Data provided
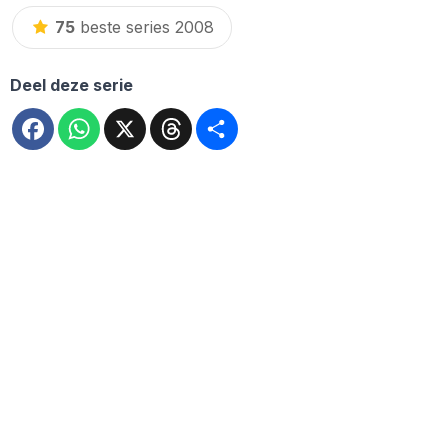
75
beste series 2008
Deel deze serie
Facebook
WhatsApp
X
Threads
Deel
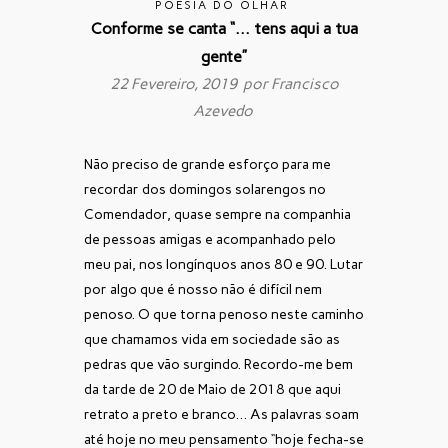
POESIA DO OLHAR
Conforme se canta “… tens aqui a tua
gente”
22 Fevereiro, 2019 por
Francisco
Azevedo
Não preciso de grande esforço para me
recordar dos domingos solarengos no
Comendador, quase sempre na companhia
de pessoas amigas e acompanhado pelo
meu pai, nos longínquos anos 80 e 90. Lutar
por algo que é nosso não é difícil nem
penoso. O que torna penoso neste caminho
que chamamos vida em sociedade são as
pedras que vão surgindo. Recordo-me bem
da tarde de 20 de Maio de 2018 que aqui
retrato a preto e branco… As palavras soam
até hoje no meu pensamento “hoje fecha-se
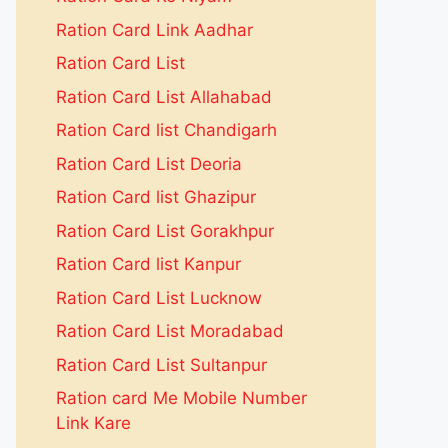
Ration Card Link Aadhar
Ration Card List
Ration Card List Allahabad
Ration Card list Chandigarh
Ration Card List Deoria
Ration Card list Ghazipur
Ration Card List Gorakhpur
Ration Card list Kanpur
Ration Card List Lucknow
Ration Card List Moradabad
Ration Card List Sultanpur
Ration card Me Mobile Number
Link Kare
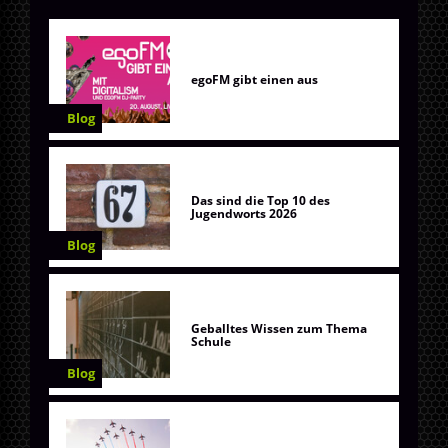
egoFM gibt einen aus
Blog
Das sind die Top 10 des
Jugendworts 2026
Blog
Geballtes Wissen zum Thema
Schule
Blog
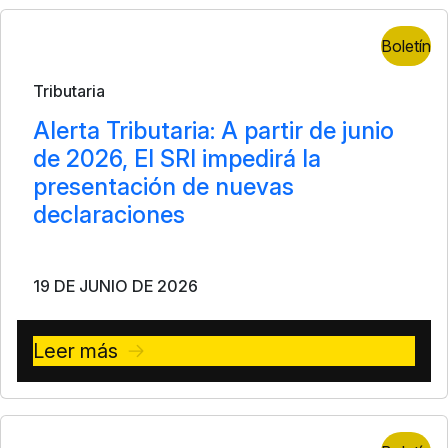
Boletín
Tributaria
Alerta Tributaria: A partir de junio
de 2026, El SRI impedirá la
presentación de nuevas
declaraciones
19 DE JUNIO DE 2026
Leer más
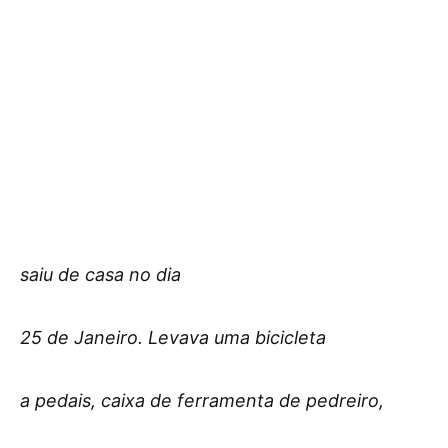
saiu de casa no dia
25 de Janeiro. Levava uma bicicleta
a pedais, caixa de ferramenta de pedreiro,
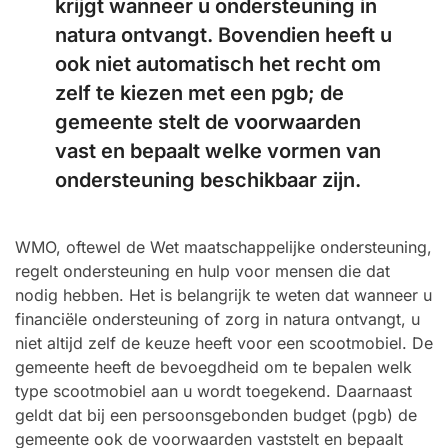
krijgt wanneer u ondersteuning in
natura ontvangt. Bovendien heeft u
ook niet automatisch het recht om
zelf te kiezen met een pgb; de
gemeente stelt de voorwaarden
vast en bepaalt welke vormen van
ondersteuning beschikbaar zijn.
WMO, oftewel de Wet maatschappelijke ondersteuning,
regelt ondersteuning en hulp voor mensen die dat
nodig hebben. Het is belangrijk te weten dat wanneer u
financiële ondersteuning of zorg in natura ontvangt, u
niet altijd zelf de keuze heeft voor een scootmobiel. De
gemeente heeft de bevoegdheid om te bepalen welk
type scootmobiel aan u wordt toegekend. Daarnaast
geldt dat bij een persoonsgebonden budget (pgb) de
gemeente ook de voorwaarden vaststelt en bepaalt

Work to be completed
Count how many lines of the listing above include the word "bepaalt", then reply with that count and no other text.

Solution to the problem
2